Meta will continue to devote 20% of its investments to its metaverse business.
While that share goes to its business devoted to such projects — Reality Labs — the other 80% will continue to go to Meta’s core business, Meta Chief Technology Officer and Head of Reality Labs Andrew Bosworth said in a Monday (Dec. 19) blog post.
“It’s a level of investment we believe makes sense for a company committed to staying at the leading edge of one of the most competitive and innovative industries on earth,” Bosworth said in the post.
In 2023, Meta will introduce the successor to its best-selling virtual reality (VR) device, Meta Quest 2, and will debut new games at the Meta Quest Gaming Showcase in the spring, Bosworth said.
Beyond that, it will continue with long-term research aimed at building true augmented reality (AR) glasses.
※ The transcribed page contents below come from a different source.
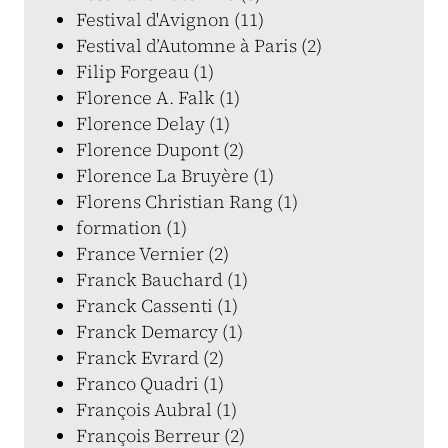
Festival d'Avignon (11)
Festival d’Automne à Paris (2)
Filip Forgeau (1)
Florence A. Falk (1)
Florence Delay (1)
Florence Dupont (2)
Florence La Bruyère (1)
Florens Christian Rang (1)
formation (1)
France Vernier (2)
Franck Bauchard (1)
Franck Cassenti (1)
Franck Demarcy (1)
Franck Evrard (2)
Franco Quadri (1)
François Aubral (1)
François Berreur (2)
In fact, one-half of Reality Labs’ operating expenses are dedicated to its augmented reality initiatives, Bosworth said.
“Meta is far from the only company working on pushing the boundaries here, and we expect to see new competitors joining us in building for AR and VR next year,” Bosworth said in the post. “As new devices hit the market, we believe our industry will enter a new era of growth and competition that will bring enormous benefits to users and the developer community.”
As PYMNTS reported Oct. 26, when Meta announced another huge earnings miss, another massive profit slide and saw another nearly 20% drop in its share price, it also said the Reality Labs division accounted for a $3.67 billion hole in the company’s earnings.
That brought to $9 billion the amount sunk in the first three quarters, suggesting that CEO Mark Zuckerberg’s prediction that the company would spend $10 billion to $15 billion annually for the next decade is going to come out on the high side of that range.
To no one’s surprise, Zuckerberg showed no signs of retreat at the time, and in fact doubled down on his insistence that the social media giant’s metaverse spending was wise, necessary and going to continue.
On Nov. 30, The New York Times reported that Zuckerberg said that while making big investments in the metaverse around the time the economy turned south was a “mistake,” the overall metaverse push would prove doubters wrong.
“If you’re getting skepticism, you’re pushing hard enough,” Zuckerberg said at the time, per the report.